À Bchaalé également, le cadre légal reste flou. « Nous sommes dans cette zone grise où interviennent également les propriétaires de générateurs. Nous sommes tolérés, car EDL ne remplit pas pleinement sa mission ; mais nous n’avons pas le droit d’exister légalement », fait valoir Antoine Saab.

Le Liban produit aujourd’hui 8 % de son énergie grâce aux technologies vertes et compte atteindre 12 % d’ici à 2020. Compte tenu des projets lancés, cet objectif serait à la portée du Liban. Mais l’absence d’une législation adéquate ne fait que rendre un tel objectif encore plus difficile, à l’heure où le pays accuse toujours un déficit d’environ 1 000 MW en électricité.
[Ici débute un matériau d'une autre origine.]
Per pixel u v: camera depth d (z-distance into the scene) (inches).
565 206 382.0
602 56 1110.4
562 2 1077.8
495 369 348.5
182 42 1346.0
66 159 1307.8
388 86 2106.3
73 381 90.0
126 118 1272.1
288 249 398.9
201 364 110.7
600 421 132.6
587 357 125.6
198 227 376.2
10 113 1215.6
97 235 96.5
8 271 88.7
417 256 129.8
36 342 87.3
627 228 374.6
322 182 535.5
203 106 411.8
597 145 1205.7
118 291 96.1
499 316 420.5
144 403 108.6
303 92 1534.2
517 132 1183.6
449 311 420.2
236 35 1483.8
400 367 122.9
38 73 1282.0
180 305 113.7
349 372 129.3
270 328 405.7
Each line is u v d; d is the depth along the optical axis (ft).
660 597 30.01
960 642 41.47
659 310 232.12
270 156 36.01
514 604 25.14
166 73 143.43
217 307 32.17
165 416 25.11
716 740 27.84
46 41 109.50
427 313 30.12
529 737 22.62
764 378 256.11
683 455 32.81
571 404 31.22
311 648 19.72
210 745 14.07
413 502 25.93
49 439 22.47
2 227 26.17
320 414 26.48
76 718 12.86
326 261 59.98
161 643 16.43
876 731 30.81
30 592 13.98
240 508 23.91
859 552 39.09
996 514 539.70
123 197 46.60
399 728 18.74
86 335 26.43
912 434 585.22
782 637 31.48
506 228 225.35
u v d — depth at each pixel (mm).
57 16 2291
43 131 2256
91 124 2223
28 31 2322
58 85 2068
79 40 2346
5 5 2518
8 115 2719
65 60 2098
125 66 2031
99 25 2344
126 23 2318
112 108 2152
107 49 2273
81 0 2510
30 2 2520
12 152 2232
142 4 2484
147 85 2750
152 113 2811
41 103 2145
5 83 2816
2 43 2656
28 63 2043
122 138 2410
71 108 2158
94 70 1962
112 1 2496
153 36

Des mécanismes pour plus d’énergies renouvelables

Plusieurs mécanismes financiers ont été mis en place récemment pour porter le développement des énergies vertes. Le plus ancien, l'Action nationale pour l'efficacité énergétique et l'énergie renouvelable (NEEREA) existe depuis 2010. Lancé à l’initiative de la Banque du Liban, ce mécanisme a aidé au financement de 780 projets pour plus de 464 millions de dollars. Plus récemment, fin 2017, la Banque européenne d’investissement et l’Agence française de développement ont accordé une ligne de crédit de 80 millions d’euros à la BDL, baptisée LEEREFF (Lebanon Energy Efficiency and Renewable Energy Facility Fund). Cinq banques (Bank Audi, BLC, Fransabank, SGBL et Byblos Bank) y ont souscrit pour fournir des “crédits verts”. En parallèle, la Banque européenne pour la reconstruction et le développement et Bank Audi ont mis en place, fin 2018, un mécanisme de financement à hauteur de 200 millions de dollars. Là encore, il s’agit d’accorder des prêts à taux réduits (inférieurs à ceux proposés sur le marché, mais supérieurs aux taux de NEEREA et LEEREFF) aux entreprises et aux particuliers pour des projets d’énergie renouvelable ou d’efficacité énergétique. Cet accord s’inscrit dans le cadre du programme GEFF (Green Economy Financing Facility) de la BERD.